---------- DATA IN THIS EXERCISE ----------

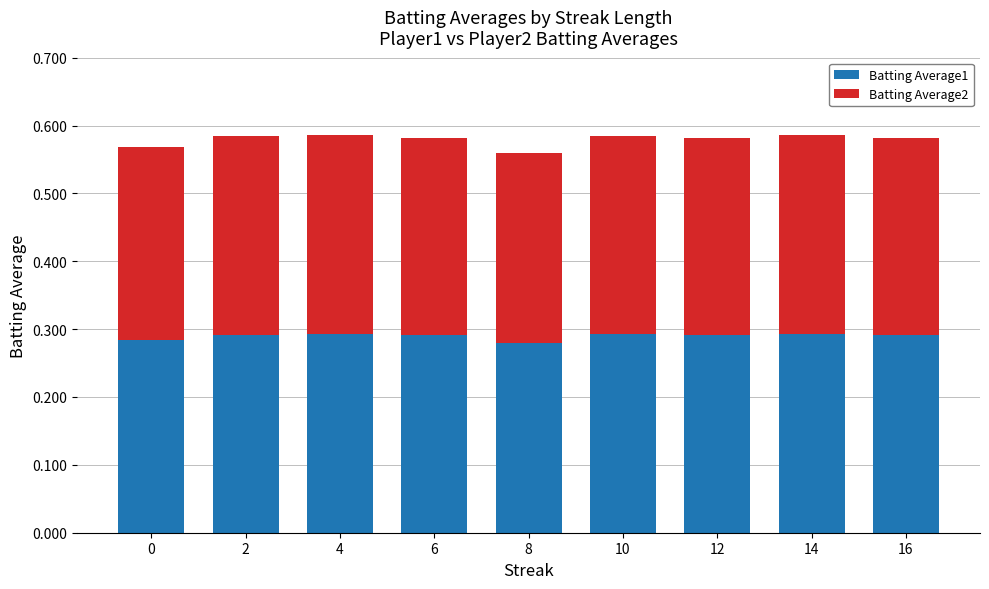

What is the total value across all series at 0?

0.6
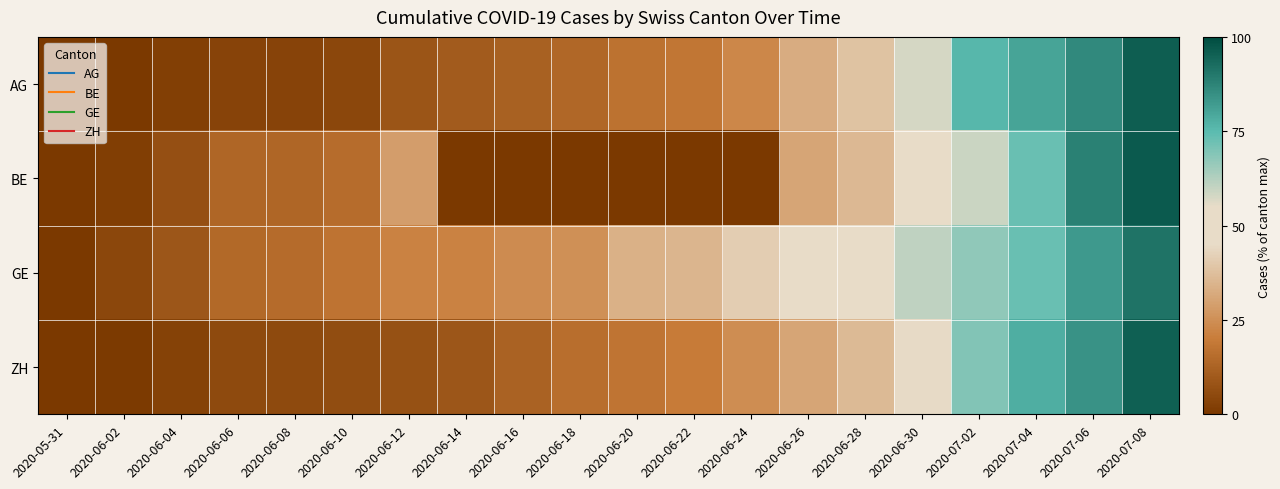

Which series has the largest total across all categories?

GE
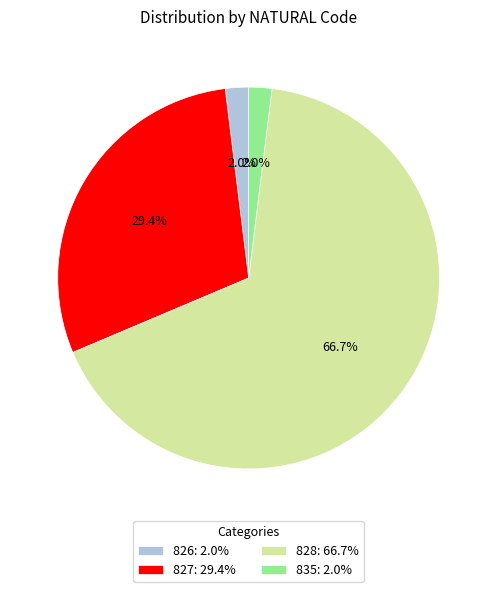

To the nearest percent, what is the combined percentage of 828 and 835?

69%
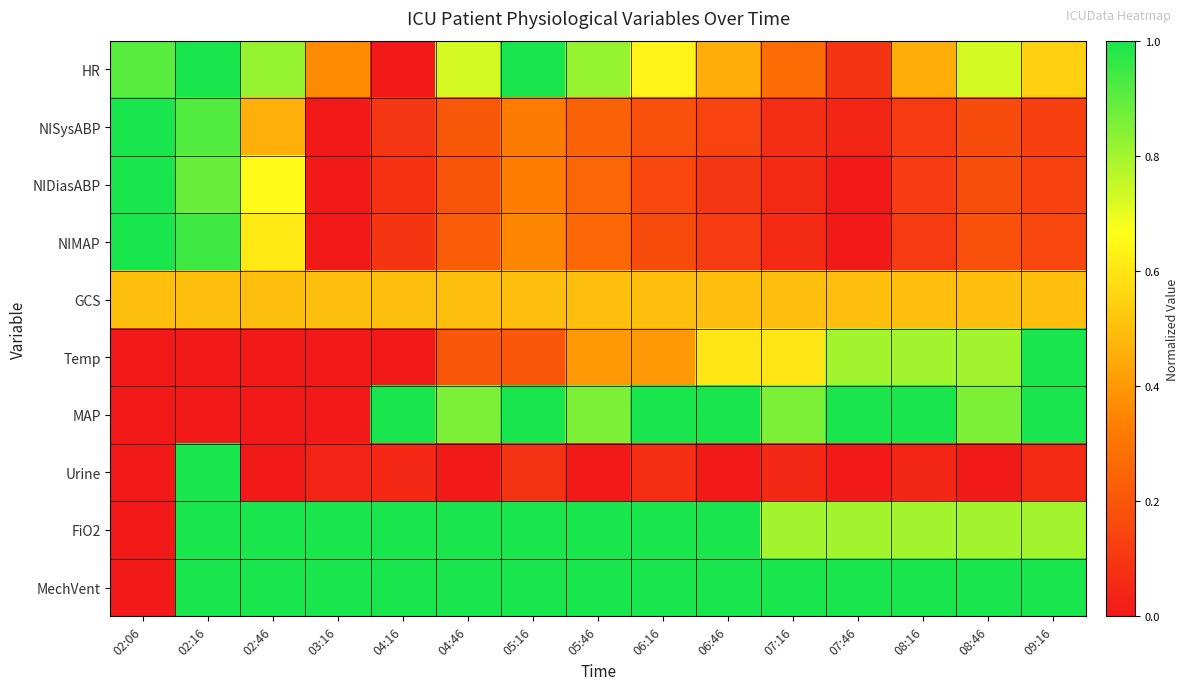

At 02:16, list the series in order from smallest to largest.

Temp, MAP, GCS, NIDiasABP, NISysABP, NIMAP, HR, Urine, FiO2, MechVent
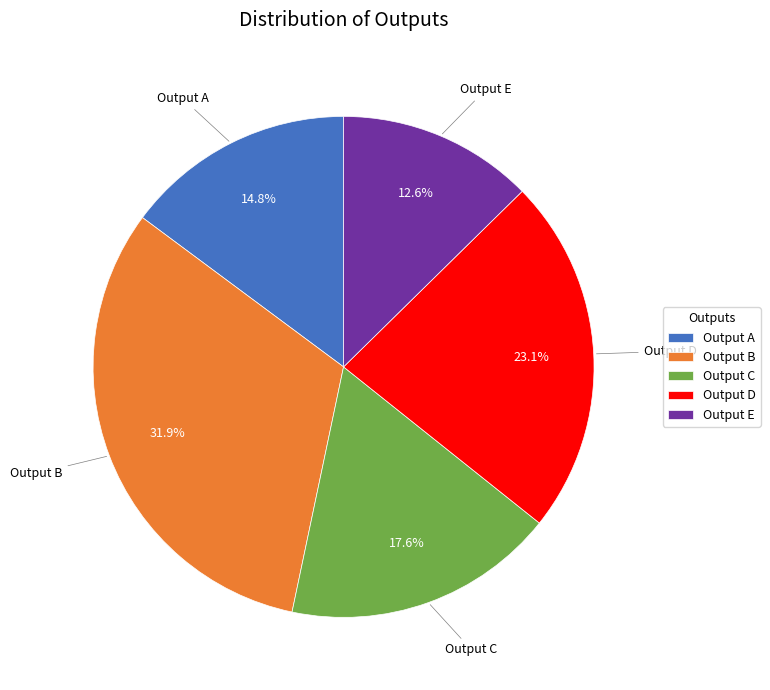

Between Output A and Output B, which is larger?

Output B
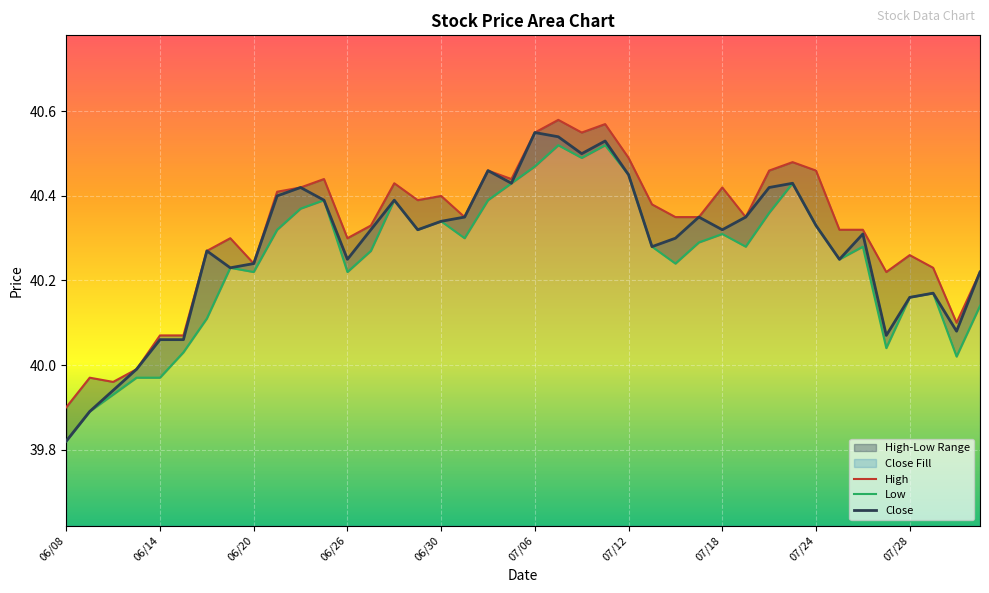

What is the value of the Close point at the 39th from the left?

40.1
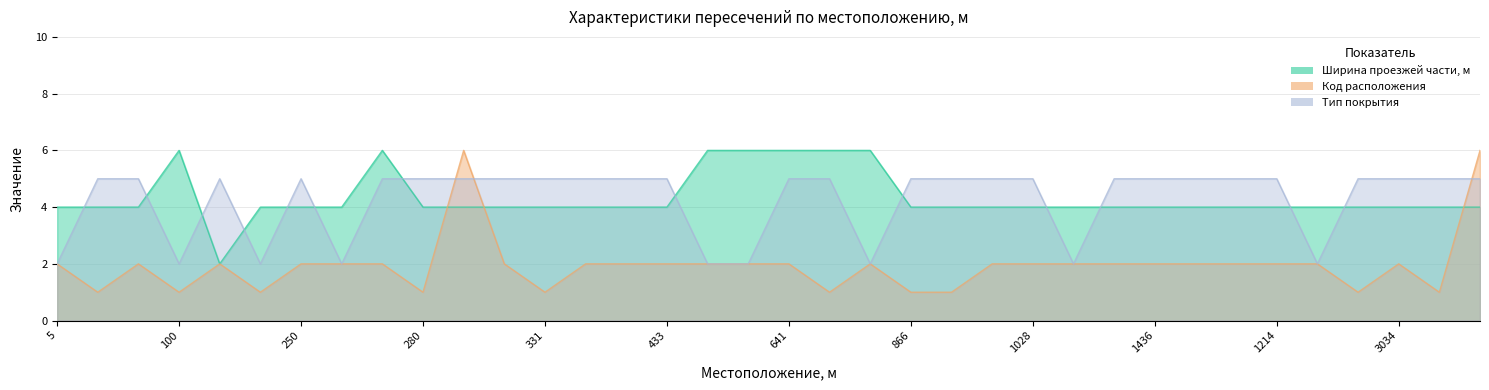

How many data points in Код расположения are less than 2?

10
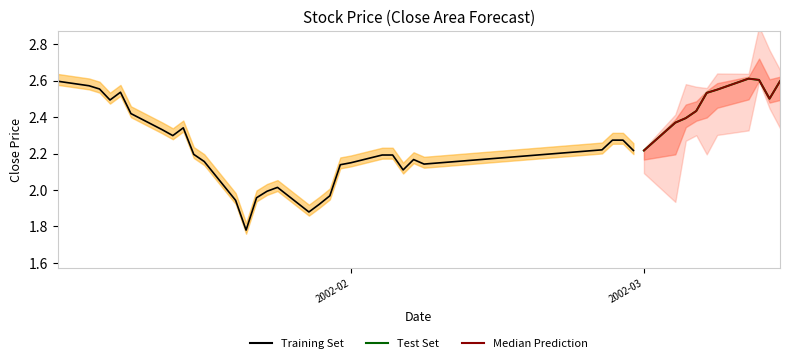

True or false: high and close intersect in this chart.

False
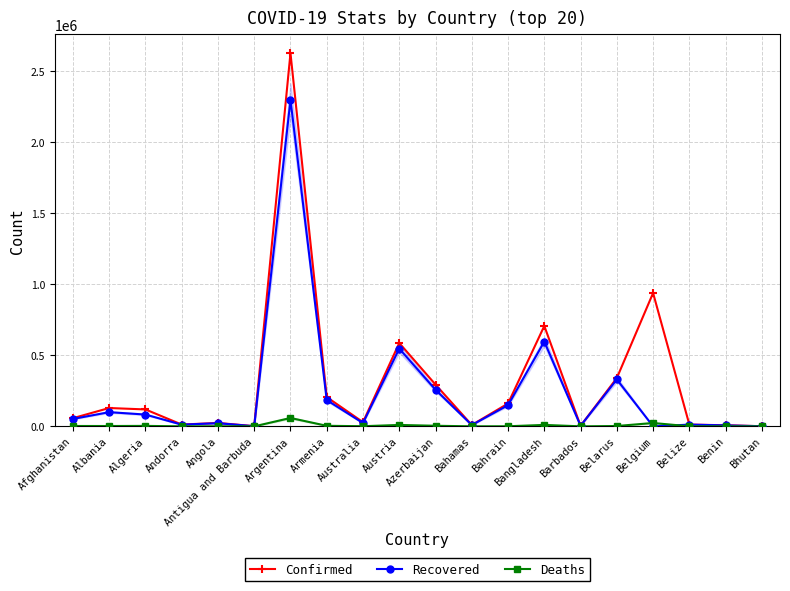

List the labels in order of Confirmed value, smallest first.

Bhutan, Antigua and Barbuda, Barbados, Benin, Bahamas, Belize, Andorra, Angola, Australia, Afghanistan, Algeria, Albania, Bahrain, Armenia, Azerbaijan, Belarus, Austria, Bangladesh, Belgium, Argentina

----------

EXERCISE PROMPT ::
Could you render all the data above as a Markdown table with two columns, Row for a running number and Entry for each line? Leave out the blank lines and the pictures.

SOLUTION TO THE EXERCISE ::
| Row | Entry |
|---|---|
| 1 | What is the total value across all series at 0? |
| 2 | 0.6 |
| 3 | Which series has the largest total across all categories? |
| 4 | GE |
| 5 | To the nearest percent, what is the combined percentage of 828 and 835? |
| 6 | 69% |
| 7 | At 02:16, list the series in order from smallest to largest. |
| 8 | Temp, MAP, GCS, NIDiasABP, NISysABP, NIMAP, HR, Urine, FiO2, MechVent |
| 9 | Between Output A and Output B, which is larger? |
| 10 | Output B |
| 11 | What is the value of the Close point at the 39th from the left? |
| 12 | 40.1 |
| 13 | How many data points in Код расположения are less than 2? |
| 14 | 10 |
| 15 | True or false: high and close intersect in this chart. |
| 16 | False |
| 17 | List the labels in order of Confirmed value, smallest first. |
| 18 | Bhutan, Antigua and Barbuda, Barbados, Benin, Bahamas, Belize, Andorra, Angola, Australia, Afghanistan, Algeria, Albania, Bahrain, Armenia, Azerbaijan, Belarus, Austria, Bangladesh, Belgium, Argentina |